Read Also: 3 Best Drumsticks for Electronic Drums
There is also a difference in the types of sounds produced by some shells and types of batter heads. You might need to readjust depending on your equipment.
Step 7: Dampen the Drum
Muffling or damping your drum isn’t necessary, but it can help produce a better and clearer sound. Simply spread a thin amount of damping gel on your drum, or use a worn drum head for a muted sound. For bass drums, some drummers use blankets or even pillows to get the warmer sound.
Here is a quick YouTube tutorial on how to tune your drums:
How to Know if Your Drums Are in Tune?
The easiest way to check if your drum is in tune is to tap the head of the drum at a little distance from any tension rod. Then repeat the same process for all the others. If the sound near all the rods of the drum is similar, the drum is in tune.
Bad sound quality is another good sign that the drums aren’t tuned right. However, this could also be because of the poor quality of the shell and head of the drum. The pitch test is the most dependable way of knowing if your drums are in tune.
Final Thoughts on Tuning Drums
There’s no such thing as the right way to tune a drum, and every player has a different method that they have perfected over the years.

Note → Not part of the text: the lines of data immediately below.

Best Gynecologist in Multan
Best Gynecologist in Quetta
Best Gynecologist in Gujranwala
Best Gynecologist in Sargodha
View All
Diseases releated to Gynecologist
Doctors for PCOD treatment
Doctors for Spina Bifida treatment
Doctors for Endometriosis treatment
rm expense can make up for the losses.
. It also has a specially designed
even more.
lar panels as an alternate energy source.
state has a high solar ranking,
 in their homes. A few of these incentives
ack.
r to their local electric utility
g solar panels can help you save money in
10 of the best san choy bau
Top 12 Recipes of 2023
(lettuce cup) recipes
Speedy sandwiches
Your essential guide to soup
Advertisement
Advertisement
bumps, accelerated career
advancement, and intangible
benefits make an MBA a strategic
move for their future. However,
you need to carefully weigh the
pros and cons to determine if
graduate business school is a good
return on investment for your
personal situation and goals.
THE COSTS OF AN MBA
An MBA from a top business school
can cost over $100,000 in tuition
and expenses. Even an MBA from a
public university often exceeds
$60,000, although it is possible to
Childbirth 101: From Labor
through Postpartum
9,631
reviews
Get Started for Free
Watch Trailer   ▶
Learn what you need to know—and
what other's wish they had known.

We’ve provided you with a layout to follow, but you’ll need to adjust it to suit your needs and the sound you’re going for.
The hardware you have is going to make a lot of difference in the way your drums sound in the end. Good quality drums and drum heads prove easier to tune and ultimately sound better.
Finally, beware of over-tuning the drum heads and stretching them too much. Tightening the rods too much can choke the sound of the drum.